Unidad de la oposición, tarea esencial del progresismo

Unidad de la oposición, tarea esencial del progresismo

Mario Contreras Vega 

A menos de 15 días del término del 2018, y habiendo transcurrido largos 270 días del gobierno de “los mejores”, estamos –creo- en condiciones de arriesgar una lectura bastante aterrizada respecto de lo que ha sucedido y seguirá sucediendo en los próximos meses, sobre todo en lo que dice relación con el avance que se había prometido para nuestra provincia y con las nulas perspectivas de crecimiento económico del país, reconocido por el propio Presidente de la república, según reconocen diversos organismos internacionales y las diversas “mediciones” que semanalmente se han venido haciendo con el propósito de encontrar aunque sea un solo parámetro favorable que les permita seguir manteniendo su promesa de crecimiento y “recuperación” del daño que –según ellos- le dejó al país el Gobierno de la Nueva Mayoría.  

Lo mismo podemos decir respecto de la corrupción, que se ha asentado definitivamente en nuestro país, así como de la violencia, caldo de cultivo que favorecen los sectores patronales para generar temor en la población y hacer su negocio con los diversos sistemas que se han implementado para hacer frente a este flagelo, del cual, por supuesto, los empresarios extraen su  cuota nada pequeña de utilidades.    

Se constata como falso, entonces, e interesado, el discurso con el que llegaron a la moneda, asumiendo que ellos, por “ser los mejores” iban a resolver estos problemas que afectan a los chilenos, (y a gran parte de la humanidad allí donde predomina el capitalismo)  puesto que eran  ellos los que poseían las mejores condiciones para conducirnos por dicho camino. 

Respecto del crecimiento económico, promesa fallida, sucede que el empresariado chileno se dedica, desde hace largos años, a vivir a costa del estado y de las generosas leyes que los protegen, los subsidian, y los conectan con el resto del mundo para que intercambien sus productos.

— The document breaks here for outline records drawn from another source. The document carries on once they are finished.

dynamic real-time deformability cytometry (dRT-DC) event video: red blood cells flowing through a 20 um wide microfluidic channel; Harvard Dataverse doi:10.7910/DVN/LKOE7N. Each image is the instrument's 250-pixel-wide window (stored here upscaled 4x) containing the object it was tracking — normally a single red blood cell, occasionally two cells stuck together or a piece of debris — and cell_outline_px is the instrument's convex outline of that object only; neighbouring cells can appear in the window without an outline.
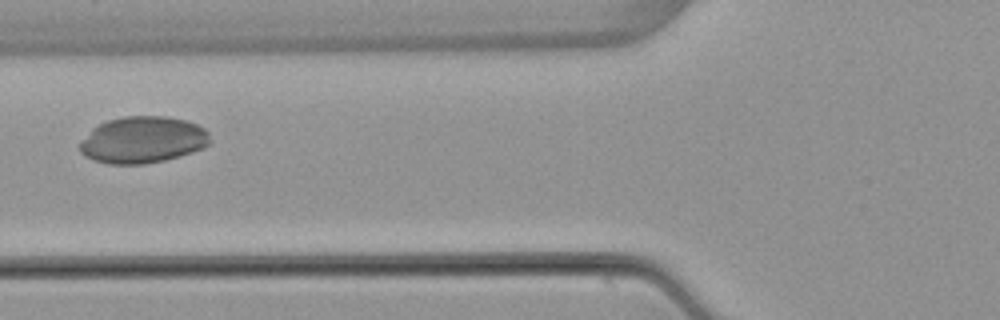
{"species": "common noctule bat (a hibernating species)", "species_latin": "Nyctalus noctula", "temperature_condition": "warm", "stored_images_in_passage": 5, "camera_frame_rate_fps": 3000, "um_per_image_px": 0.085, "animal": {"sex": "female", "body_mass_g": 22.7, "forearm_length_mm": 54.2}, "frame": {"image": 1, "passage_image": 5, "time_ms": 5.667, "image_size_px": [1000, 320], "cell_outline_px": [[208, 144], [192, 152], [180, 156], [164, 160], [144, 164], [108, 164], [92, 160], [84, 156], [80, 152], [80, 140], [92, 128], [108, 120], [124, 116], [164, 116], [188, 120], [204, 128], [208, 132]], "centroid_in_image_um": [12.09, 11.89], "position_along_channel_um": 113.7, "area_um2": 35.43}}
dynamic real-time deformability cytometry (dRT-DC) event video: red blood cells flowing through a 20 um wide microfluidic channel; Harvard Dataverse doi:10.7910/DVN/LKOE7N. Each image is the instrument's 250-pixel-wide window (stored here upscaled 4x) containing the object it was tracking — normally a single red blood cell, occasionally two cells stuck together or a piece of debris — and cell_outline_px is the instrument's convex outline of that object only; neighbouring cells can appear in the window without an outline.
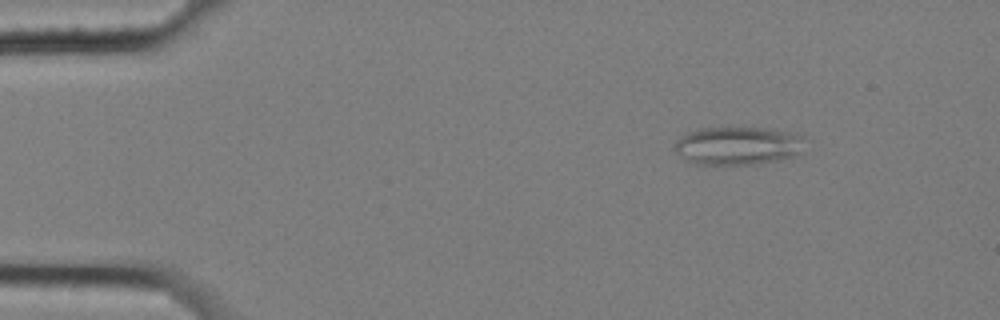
{"species": "common noctule bat (a hibernating species)", "species_latin": "Nyctalus noctula", "temperature_condition": "cold", "stored_images_in_passage": 4, "camera_frame_rate_fps": 3000, "um_per_image_px": 0.085, "animal": {"sex": "female", "body_mass_g": 25.1}, "frame": {"image": 1, "passage_image": 2, "time_ms": 0.333, "image_size_px": [1000, 320], "cell_outline_px": [[808, 140], [804, 152], [796, 156], [776, 160], [752, 164], [692, 164], [676, 152], [672, 148], [676, 140], [680, 136], [696, 128], [764, 128], [796, 132]], "centroid_in_image_um": [62.78, 12.37], "position_along_channel_um": 22.2, "area_um2": 29.59}}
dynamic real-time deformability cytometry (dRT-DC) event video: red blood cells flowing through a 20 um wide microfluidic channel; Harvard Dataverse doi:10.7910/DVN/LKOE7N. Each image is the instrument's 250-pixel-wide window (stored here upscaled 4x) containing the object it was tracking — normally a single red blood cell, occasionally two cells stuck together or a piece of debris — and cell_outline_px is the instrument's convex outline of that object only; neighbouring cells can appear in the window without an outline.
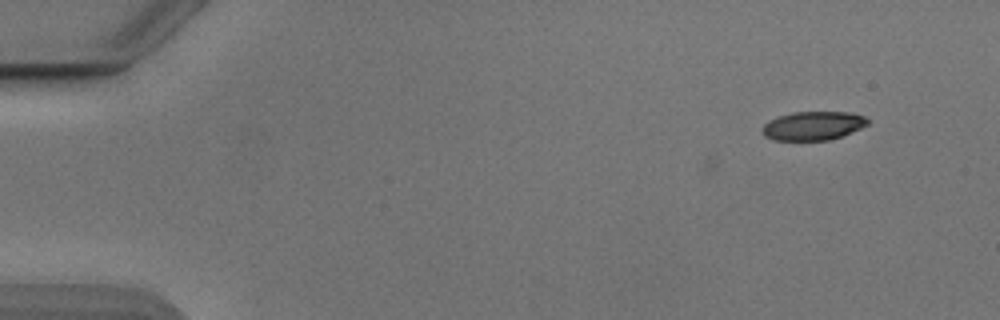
{"species": "Egyptian fruit bat (a non-hibernating species)", "species_latin": "Rousettus aegyptiacus", "temperature_condition": "cold", "stored_images_in_passage": 6, "camera_frame_rate_fps": 3000, "um_per_image_px": 0.085, "animal": {"sex": "male"}, "frame": {"image": 1, "passage_image": 1, "time_ms": 0.0, "image_size_px": [1000, 320], "cell_outline_px": [[868, 124], [860, 128], [840, 136], [828, 140], [776, 140], [764, 136], [760, 132], [760, 128], [768, 120], [792, 112], [848, 112], [864, 116], [868, 120]], "centroid_in_image_um": [69.05, 10.69], "position_along_channel_um": 16.0, "area_um2": 17.57}}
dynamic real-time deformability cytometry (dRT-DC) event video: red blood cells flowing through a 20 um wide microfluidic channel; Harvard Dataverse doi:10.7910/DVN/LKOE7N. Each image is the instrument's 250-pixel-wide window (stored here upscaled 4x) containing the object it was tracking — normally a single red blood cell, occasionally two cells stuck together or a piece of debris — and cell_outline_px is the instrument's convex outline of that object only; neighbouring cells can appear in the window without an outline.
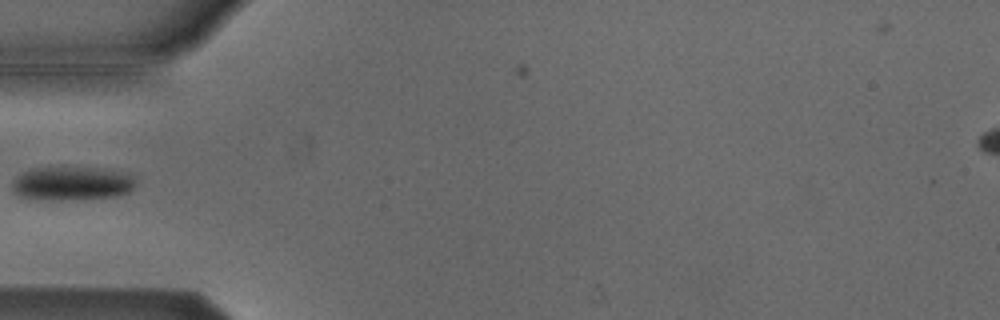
{"species": "Egyptian fruit bat (a non-hibernating species)", "species_latin": "Rousettus aegyptiacus", "temperature_condition": "cold", "stored_images_in_passage": 4, "camera_frame_rate_fps": 3000, "um_per_image_px": 0.085, "animal": {"sex": "male"}, "frame": {"image": 1, "passage_image": 4, "time_ms": 1.0, "image_size_px": [1000, 320], "cell_outline_px": [[136, 188], [128, 192], [116, 196], [56, 200], [32, 200], [20, 196], [12, 188], [12, 180], [16, 176], [32, 168], [104, 168], [128, 172], [136, 176]], "centroid_in_image_um": [6.16, 15.59], "position_along_channel_um": 78.8, "area_um2": 24.62}}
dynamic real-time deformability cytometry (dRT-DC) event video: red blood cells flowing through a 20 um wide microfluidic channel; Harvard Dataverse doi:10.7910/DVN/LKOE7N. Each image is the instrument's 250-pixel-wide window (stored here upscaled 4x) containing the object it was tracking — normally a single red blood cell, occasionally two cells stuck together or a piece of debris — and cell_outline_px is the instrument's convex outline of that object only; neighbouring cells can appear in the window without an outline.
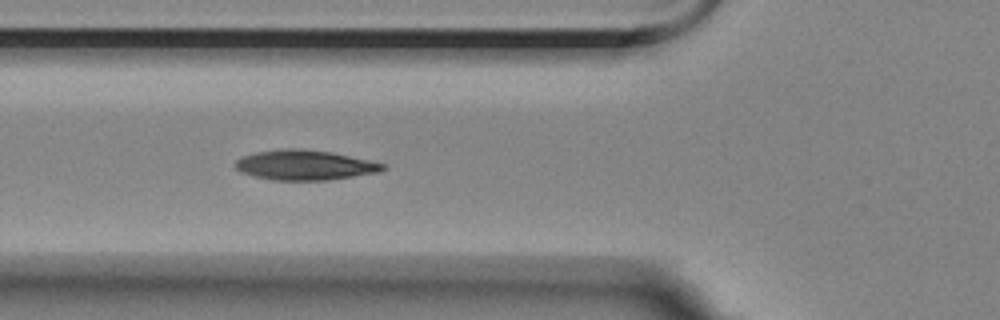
{"species": "Egyptian fruit bat (a non-hibernating species)", "species_latin": "Rousettus aegyptiacus", "temperature_condition": "room temperature", "stored_images_in_passage": 5, "camera_frame_rate_fps": 3000, "um_per_image_px": 0.085, "animal": {"sex": "female"}, "frame": {"image": 1, "passage_image": 5, "time_ms": 4.667, "image_size_px": [1000, 320], "cell_outline_px": [[388, 168], [380, 172], [328, 180], [272, 180], [252, 176], [240, 172], [236, 168], [236, 160], [244, 156], [256, 152], [288, 148], [292, 148], [332, 152], [384, 164]], "centroid_in_image_um": [25.9, 14.04], "position_along_channel_um": 99.9, "area_um2": 25.55}}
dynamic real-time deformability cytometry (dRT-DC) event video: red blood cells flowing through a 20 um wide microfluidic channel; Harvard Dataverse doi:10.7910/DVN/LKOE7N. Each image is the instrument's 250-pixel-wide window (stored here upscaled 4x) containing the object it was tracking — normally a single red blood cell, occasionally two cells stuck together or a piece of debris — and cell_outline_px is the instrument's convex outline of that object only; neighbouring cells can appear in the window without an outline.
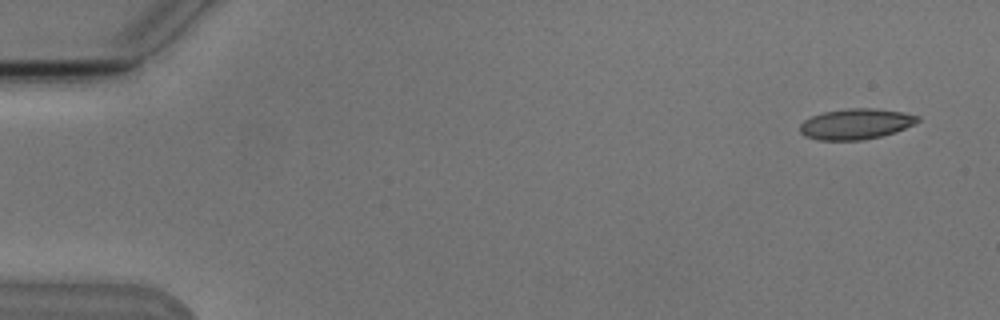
{"species": "Egyptian fruit bat (a non-hibernating species)", "species_latin": "Rousettus aegyptiacus", "temperature_condition": "cold", "stored_images_in_passage": 5, "camera_frame_rate_fps": 3000, "um_per_image_px": 0.085, "animal": {"sex": "male"}, "frame": {"image": 1, "passage_image": 1, "time_ms": 0.0, "image_size_px": [1000, 320], "cell_outline_px": [[920, 120], [896, 132], [864, 140], [816, 140], [804, 136], [800, 132], [800, 124], [804, 120], [812, 116], [824, 112], [848, 108], [872, 108], [900, 112], [920, 116]], "centroid_in_image_um": [72.71, 10.54], "position_along_channel_um": 12.3, "area_um2": 20.92}}
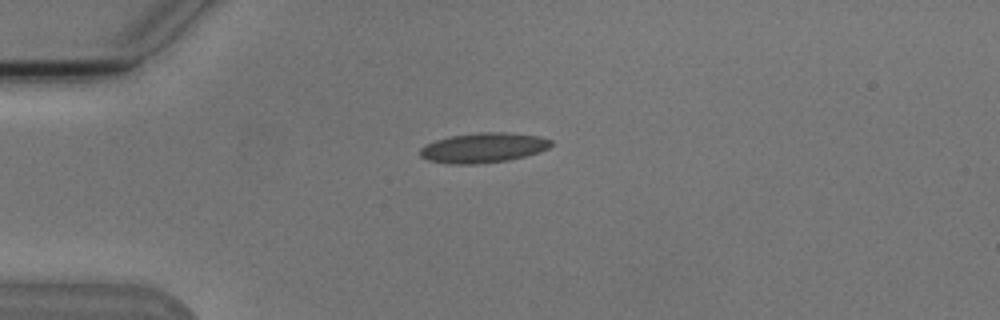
{"frame": {"image": 2, "passage_image": 4, "time_ms": 3.667, "image_size_px": [1000, 320], "cell_outline_px": [[552, 144], [548, 148], [540, 152], [508, 160], [484, 164], [448, 164], [428, 160], [420, 156], [420, 148], [436, 140], [452, 136], [476, 132], [508, 132], [540, 136], [552, 140]], "centroid_in_image_um": [41.11, 12.56], "position_along_channel_um": 43.9, "area_um2": 22.95}}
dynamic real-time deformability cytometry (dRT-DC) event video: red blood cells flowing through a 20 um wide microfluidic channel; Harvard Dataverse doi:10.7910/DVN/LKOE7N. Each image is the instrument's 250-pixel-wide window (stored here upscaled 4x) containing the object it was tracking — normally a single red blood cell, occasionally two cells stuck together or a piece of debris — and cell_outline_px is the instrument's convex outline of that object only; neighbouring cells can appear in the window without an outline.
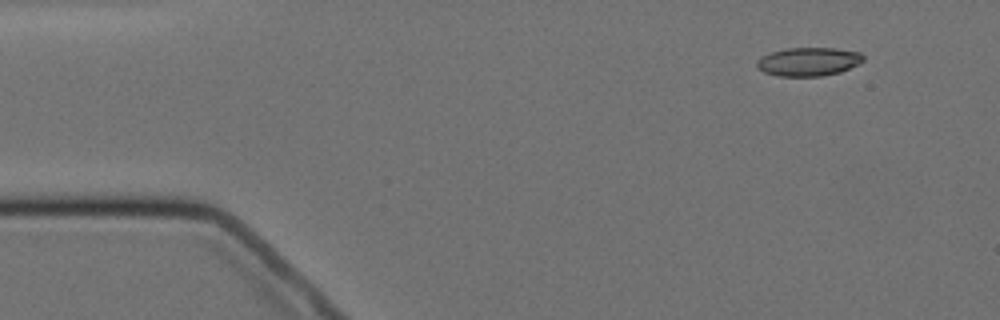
{"species": "Egyptian fruit bat (a non-hibernating species)", "species_latin": "Rousettus aegyptiacus", "temperature_condition": "cold", "stored_images_in_passage": 4, "camera_frame_rate_fps": 3000, "um_per_image_px": 0.085, "animal": {"sex": "female"}, "frame": {"image": 1, "passage_image": 1, "time_ms": 0.0, "image_size_px": [1000, 320], "cell_outline_px": [[864, 60], [860, 64], [840, 72], [820, 76], [780, 76], [764, 72], [756, 68], [756, 60], [760, 56], [772, 52], [788, 48], [836, 48], [860, 52], [864, 56]], "centroid_in_image_um": [68.72, 5.24], "position_along_channel_um": 16.3, "area_um2": 17.86}}
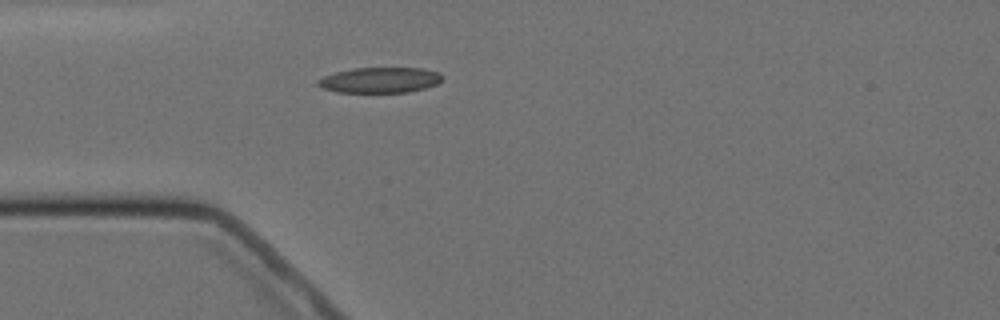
{"frame": {"image": 2, "passage_image": 4, "time_ms": 3.333, "image_size_px": [1000, 320], "cell_outline_px": [[444, 80], [436, 84], [424, 88], [408, 92], [336, 92], [320, 88], [316, 84], [316, 80], [324, 76], [336, 72], [352, 68], [424, 68], [440, 72], [444, 76]], "centroid_in_image_um": [32.3, 6.8], "position_along_channel_um": 52.7, "area_um2": 18.73}}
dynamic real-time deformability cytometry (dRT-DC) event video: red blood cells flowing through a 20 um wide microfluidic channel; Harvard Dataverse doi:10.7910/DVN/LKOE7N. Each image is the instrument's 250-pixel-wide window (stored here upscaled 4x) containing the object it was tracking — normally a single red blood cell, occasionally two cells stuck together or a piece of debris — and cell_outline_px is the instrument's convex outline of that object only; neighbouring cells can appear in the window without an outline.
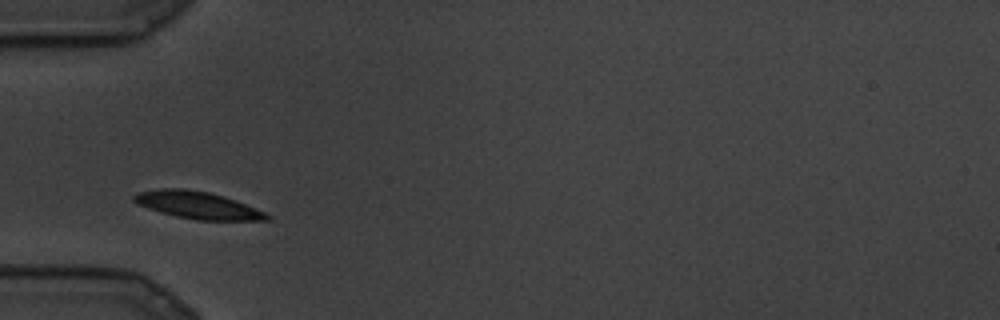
{"species": "common noctule bat (a hibernating species)", "species_latin": "Nyctalus noctula", "temperature_condition": "cold", "stored_images_in_passage": 65, "camera_frame_rate_fps": 3000, "um_per_image_px": 0.085, "animal": {"sex": "male", "body_mass_g": 19.5, "forearm_length_mm": 54.6}, "frame": {"image": 1, "passage_image": 1, "time_ms": 0.0, "image_size_px": [1000, 320], "cell_outline_px": [[272, 216], [268, 220], [196, 220], [176, 216], [160, 212], [136, 204], [132, 200], [132, 196], [136, 192], [160, 188], [184, 188], [208, 192], [224, 196], [236, 200], [264, 212]], "centroid_in_image_um": [16.75, 17.43], "position_along_channel_um": 68.3, "area_um2": 21.15}}
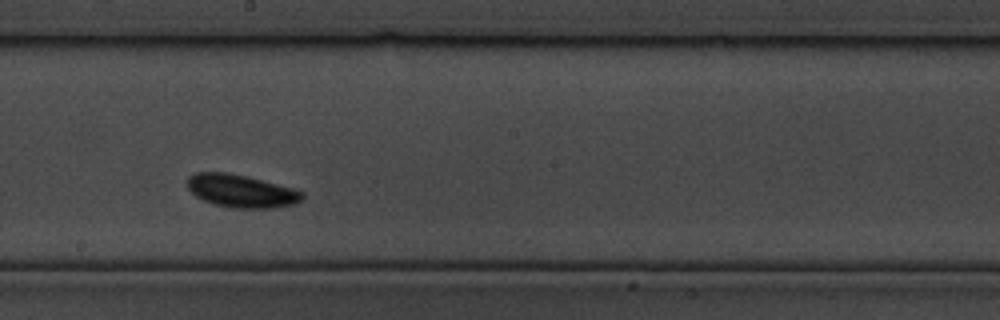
{"frame": {"image": 2, "passage_image": 24, "time_ms": 7.667, "image_size_px": [1000, 320], "cell_outline_px": [[304, 196], [296, 204], [272, 208], [232, 208], [216, 204], [204, 200], [196, 196], [188, 188], [188, 176], [196, 172], [228, 172], [248, 176], [292, 188], [304, 192]], "centroid_in_image_um": [20.51, 16.23], "position_along_channel_um": 227.7, "area_um2": 21.96}}
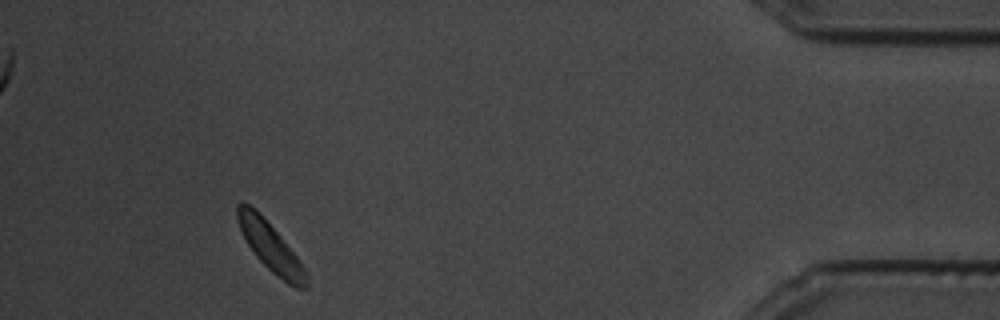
{"frame": {"image": 3, "passage_image": 58, "time_ms": 19.0, "image_size_px": [1000, 320], "cell_outline_px": [[308, 288], [296, 288], [288, 284], [272, 272], [256, 256], [248, 244], [236, 220], [236, 204], [240, 200], [244, 200], [280, 236], [296, 256], [304, 268], [308, 276]], "centroid_in_image_um": [22.98, 21.0], "position_along_channel_um": 412.2, "area_um2": 18.96}}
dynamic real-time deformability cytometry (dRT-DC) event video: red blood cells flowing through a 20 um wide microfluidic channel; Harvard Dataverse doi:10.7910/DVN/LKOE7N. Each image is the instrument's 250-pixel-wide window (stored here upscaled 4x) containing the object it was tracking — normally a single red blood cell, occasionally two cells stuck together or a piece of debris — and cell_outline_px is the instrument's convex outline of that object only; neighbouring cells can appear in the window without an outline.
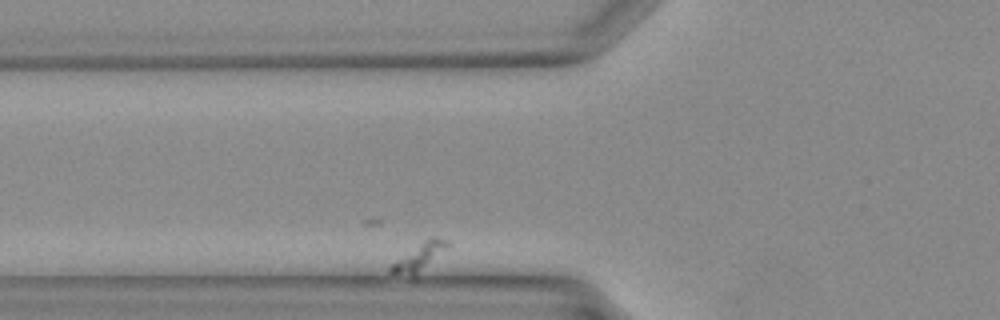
{"species": "Egyptian fruit bat (a non-hibernating species)", "species_latin": "Rousettus aegyptiacus", "temperature_condition": "warm", "stored_images_in_passage": 6, "camera_frame_rate_fps": 3000, "um_per_image_px": 0.085, "animal": {"sex": "female"}, "frame": {"image": 1, "passage_image": 4, "time_ms": 1.0, "image_size_px": [1000, 320], "cell_outline_px": [[452, 244], [416, 280], [412, 280], [388, 272], [388, 268], [396, 260], [428, 236], [436, 236], [448, 240]], "centroid_in_image_um": [35.67, 21.92], "position_along_channel_um": 90.1, "area_um2": 10.23}}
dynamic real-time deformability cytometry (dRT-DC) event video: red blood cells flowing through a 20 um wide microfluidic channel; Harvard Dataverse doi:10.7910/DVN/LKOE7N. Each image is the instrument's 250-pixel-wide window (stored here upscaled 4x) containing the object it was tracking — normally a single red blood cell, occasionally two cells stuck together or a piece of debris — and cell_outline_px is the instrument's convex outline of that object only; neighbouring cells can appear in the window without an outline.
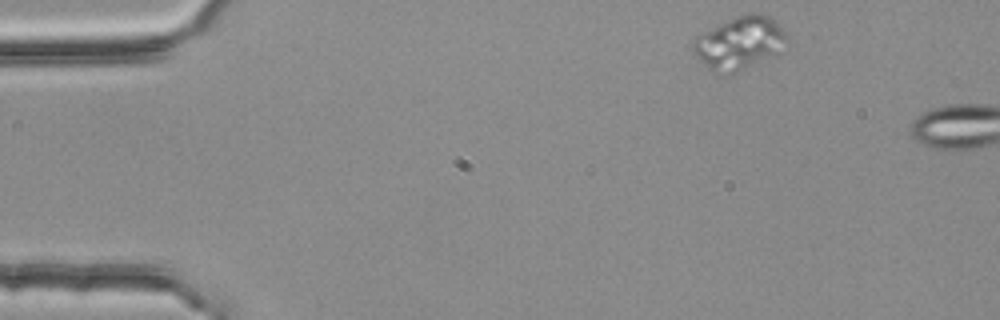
{"species": "common noctule bat (a hibernating species)", "species_latin": "Nyctalus noctula", "temperature_condition": "room temperature", "stored_images_in_passage": 2, "camera_frame_rate_fps": 3000, "um_per_image_px": 0.085, "animal": {"sex": "female", "body_mass_g": 25.1}, "frame": {"image": 1, "passage_image": 1, "time_ms": 0.0, "image_size_px": [1000, 320], "cell_outline_px": [[788, 40], [776, 52], [728, 76], [724, 76], [712, 72], [692, 52], [692, 40], [696, 36], [728, 20], [748, 12], [752, 12], [768, 16], [784, 32]], "centroid_in_image_um": [62.76, 3.67], "position_along_channel_um": 22.2, "area_um2": 28.09}}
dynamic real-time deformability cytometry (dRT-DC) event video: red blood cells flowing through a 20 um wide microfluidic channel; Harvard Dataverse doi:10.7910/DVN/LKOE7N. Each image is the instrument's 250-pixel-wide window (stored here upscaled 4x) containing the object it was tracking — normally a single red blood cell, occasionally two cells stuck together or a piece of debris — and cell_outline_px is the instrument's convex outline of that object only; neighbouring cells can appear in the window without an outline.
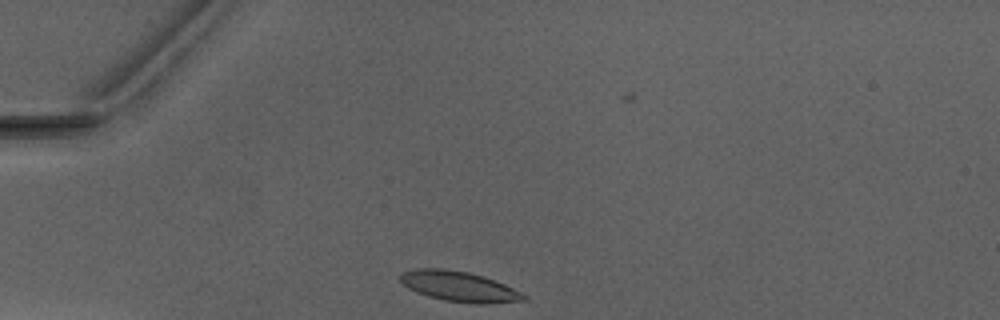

El estado chileno subsidió en un 75%  (875 millones de dólares) 1975 hasta el 2014) a tres familias chilenas que  con ese dinero se apropiaron de TRES MILLONES DE HECTAREAS, la mayor parte de las cuales pertenecía a las comunidades indígenas de la 8ava a la Xa. Región).  La avidez de nuestros empresarios por apropiarse  groseramente de los fondos públicos los llevó a convencer al anterior gobierno de la NM para obtener una prórroga por veinte años del DL 701 de 1974, situación que hasta el día de hoy no ha prosperado gracias al incendio Forestal de 2016 que consumió cerca de 400 mil hectáreas de bosque nativo y plantaciones y puso en alerta a la comunidad nacional. Gracias a dicho incendio, que le ha entregado multimillonarios recursos de todos los chilenos a tres familias que hoy constituyen la base económica de la derecha: la familia Matte, dueña de la CMPC, la familia Angelini, de Forestal Arauco, y Forestal CELCO, (Celulosa Constitución), causante –entre otras anomalías- de la destrucción del bosque nativo de dichas regiones y de la apropiación por engaños y muchas veces usando la violencia, de los territorios del pueblo mapuche, causa principal –además- de la pobreza y la inseguridad en que vive dicha etnia y del terror que se ejerce sobre aquellos que intentan defender sus derechos, sin contar el debilitamiento sistemático de las leyes medio ambientales, en desmedro de la seguridad de nuestros ciudadanos de seguir contando con una naturaleza  que les otorgue un grado mínimo de certezas respecto de su futuro.  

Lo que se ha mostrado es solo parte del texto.